Students who rent housing in the city will likely see their rents increase as the city raises the fees that College Park landlords pay.
The fees, which already run hundreds of dollars a year, will go up by about 10 percent as part of a routine adjustment, College Park finance director Steve Groh said. The fees were last changed in 2005.
Staff from the city’s code enforcement department made their case for a fee increase before the city council Tuesday night. The council will hold a public hearing May 27 and a vote will likely come this summer.
Groh said “a 10-percent increase in about three years is not ridiculous,” but the hike is being met with some groans in the city.
“I don’t know what to tell you. That’s kind of crazy,” College Perk Coffeehouse owner Chris Gordon said. “It’s a lot of money.” The city considered challenging Perk’s liquor license earlier this year after Gordon refused to pay his occupancy fees, $210 for each of the six cabins he rents out on his property. That fee may now increase further to $230 each. He said he also pays $75 every other year for a county inspection and permit.
The fees are tied to the cost of the city’s code enforcement and are supposed to cover about half of the code enforcement department’s expenditures.
College Park Public Services Director Bob Ryan, whose department includes the city’s code enforcement, said Gordon had not actually paid his city occupancy permit fees, which have accumulated over the last two years.
Ryan also said the College Park code enforcers do more than the county’s, and have to charge a higher rate to cover costs.
“[The county doesn’t] conduct an annual inspection,” Ryan said. “They don’t respond to complaints as often as the city.”
“Code enforcement does a lot of work: There’s a lot of people over there. There’s a lot of expenses involved in operating code enforcement,” Groh added.
But Dave Dorsch, the chair of the College Park Landlords’ Committee, said the city should find other ways of paying for code enforcement instead of upping landlord fees every time the city needs more money.
“It’s unnecessary, that’s the sad part about it. The city just doesn’t use any good thinking on this kind of stuff. It’s all knee-jerk reaction.”
Gordon said the added fees will result in higher rates for students renting in the city.
“Most folks look at it as only another 25 bucks, but, in the long run, these sort of things build up,” he said. “As those prices go up, so does the rent.”

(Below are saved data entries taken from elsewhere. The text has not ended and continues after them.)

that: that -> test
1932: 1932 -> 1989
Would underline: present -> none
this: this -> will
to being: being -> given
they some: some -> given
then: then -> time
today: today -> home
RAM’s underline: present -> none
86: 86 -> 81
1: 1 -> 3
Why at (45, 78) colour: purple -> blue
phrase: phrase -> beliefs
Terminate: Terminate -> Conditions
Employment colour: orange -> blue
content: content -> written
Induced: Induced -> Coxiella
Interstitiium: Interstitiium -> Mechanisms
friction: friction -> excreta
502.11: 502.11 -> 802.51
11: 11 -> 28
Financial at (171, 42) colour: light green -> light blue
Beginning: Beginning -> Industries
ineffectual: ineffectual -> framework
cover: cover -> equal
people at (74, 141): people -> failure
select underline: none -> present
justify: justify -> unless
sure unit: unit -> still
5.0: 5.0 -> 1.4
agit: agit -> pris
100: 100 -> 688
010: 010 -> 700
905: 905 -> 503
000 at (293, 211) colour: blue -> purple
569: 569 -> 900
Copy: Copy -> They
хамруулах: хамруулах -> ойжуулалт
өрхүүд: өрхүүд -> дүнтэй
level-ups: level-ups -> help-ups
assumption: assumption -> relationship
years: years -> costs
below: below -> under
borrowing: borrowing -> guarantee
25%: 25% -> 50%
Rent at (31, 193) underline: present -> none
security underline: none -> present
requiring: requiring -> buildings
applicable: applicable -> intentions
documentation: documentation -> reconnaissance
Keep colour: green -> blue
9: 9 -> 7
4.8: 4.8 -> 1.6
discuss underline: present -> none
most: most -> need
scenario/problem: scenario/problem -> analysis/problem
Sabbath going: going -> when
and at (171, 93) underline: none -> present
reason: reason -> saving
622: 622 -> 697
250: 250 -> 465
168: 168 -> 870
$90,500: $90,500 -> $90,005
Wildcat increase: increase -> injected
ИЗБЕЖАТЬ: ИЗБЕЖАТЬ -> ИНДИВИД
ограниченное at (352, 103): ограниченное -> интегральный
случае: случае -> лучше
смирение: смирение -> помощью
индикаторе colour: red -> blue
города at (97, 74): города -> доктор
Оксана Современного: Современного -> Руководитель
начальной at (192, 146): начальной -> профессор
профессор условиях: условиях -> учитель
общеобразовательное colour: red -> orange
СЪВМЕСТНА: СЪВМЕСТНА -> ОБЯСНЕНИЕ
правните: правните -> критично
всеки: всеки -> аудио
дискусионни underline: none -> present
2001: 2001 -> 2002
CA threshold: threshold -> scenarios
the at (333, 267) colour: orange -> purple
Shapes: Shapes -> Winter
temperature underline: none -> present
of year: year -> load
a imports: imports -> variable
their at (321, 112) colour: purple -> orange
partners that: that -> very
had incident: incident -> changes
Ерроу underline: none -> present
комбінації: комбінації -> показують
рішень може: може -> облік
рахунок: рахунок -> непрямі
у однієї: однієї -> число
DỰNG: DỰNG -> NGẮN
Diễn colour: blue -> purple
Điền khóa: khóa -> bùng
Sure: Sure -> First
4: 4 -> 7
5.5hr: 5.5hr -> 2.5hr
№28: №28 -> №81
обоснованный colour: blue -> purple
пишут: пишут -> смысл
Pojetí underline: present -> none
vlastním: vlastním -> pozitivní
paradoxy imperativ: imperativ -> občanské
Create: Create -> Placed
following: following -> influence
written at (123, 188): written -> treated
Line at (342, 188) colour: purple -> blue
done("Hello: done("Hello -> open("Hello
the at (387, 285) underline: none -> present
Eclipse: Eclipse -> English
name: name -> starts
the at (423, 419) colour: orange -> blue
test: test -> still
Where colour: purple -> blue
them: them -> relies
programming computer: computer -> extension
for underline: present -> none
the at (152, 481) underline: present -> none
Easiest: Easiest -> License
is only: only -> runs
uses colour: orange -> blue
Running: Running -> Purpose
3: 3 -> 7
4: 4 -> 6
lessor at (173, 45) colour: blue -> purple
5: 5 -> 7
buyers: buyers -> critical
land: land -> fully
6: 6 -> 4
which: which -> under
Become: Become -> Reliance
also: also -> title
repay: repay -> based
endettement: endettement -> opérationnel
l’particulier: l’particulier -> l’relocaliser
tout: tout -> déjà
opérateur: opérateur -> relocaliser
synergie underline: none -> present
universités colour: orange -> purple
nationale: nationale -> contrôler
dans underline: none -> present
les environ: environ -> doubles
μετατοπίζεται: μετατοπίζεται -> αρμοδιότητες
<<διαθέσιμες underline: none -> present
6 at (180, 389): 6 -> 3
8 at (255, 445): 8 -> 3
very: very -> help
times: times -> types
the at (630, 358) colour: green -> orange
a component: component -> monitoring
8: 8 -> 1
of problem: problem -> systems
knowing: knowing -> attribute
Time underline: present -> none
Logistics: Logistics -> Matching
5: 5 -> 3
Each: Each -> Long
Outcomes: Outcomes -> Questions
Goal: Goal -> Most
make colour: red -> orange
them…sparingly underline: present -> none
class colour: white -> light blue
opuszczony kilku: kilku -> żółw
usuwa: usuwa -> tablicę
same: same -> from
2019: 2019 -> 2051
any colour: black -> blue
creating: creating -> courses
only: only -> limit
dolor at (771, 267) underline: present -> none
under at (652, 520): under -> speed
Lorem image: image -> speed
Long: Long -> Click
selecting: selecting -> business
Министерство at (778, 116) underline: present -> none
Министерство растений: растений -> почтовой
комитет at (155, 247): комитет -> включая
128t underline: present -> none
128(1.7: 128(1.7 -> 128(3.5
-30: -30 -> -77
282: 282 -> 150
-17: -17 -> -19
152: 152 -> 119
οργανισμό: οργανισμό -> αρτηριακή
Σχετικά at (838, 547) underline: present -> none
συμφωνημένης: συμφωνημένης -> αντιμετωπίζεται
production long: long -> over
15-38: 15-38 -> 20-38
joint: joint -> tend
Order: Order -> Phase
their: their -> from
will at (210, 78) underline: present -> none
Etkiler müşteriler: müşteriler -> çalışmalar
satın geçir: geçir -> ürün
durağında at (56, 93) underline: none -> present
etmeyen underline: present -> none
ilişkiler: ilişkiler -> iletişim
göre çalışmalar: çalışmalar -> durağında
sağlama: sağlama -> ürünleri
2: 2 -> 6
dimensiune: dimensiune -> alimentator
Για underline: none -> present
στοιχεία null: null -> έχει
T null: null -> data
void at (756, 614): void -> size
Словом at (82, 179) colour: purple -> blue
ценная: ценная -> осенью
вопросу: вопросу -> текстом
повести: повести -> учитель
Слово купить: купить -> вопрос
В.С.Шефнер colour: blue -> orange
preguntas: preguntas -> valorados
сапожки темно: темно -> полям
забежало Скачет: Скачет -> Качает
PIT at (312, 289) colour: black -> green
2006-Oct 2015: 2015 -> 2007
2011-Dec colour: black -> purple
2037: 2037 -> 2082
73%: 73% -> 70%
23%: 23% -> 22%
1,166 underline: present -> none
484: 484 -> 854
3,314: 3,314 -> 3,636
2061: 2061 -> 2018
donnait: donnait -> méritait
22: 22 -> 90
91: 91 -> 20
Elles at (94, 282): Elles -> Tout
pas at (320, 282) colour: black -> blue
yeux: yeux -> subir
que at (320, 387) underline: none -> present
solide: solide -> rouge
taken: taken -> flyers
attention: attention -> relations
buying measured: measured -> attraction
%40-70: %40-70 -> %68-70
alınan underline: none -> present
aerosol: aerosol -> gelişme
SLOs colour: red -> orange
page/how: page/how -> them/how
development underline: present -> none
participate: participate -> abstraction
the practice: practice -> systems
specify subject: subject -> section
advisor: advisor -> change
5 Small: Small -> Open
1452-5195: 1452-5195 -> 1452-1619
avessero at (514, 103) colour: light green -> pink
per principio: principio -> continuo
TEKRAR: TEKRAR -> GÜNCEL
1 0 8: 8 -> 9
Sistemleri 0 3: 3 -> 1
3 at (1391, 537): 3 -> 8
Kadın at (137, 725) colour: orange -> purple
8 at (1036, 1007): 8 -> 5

Dorsch agreed that the renters would ultimately be the ones to pay.
“I think that’s a bunch of crap. They definitely don’t need to [raise the fees]. Remember who pays for this, the people who rent the units.”
Neither Groh nor Ryan anticipated strong opposition to the measure. There were scattered complaints the last time the city raised its fees, and a handful of landlords spoke to the council to no avail.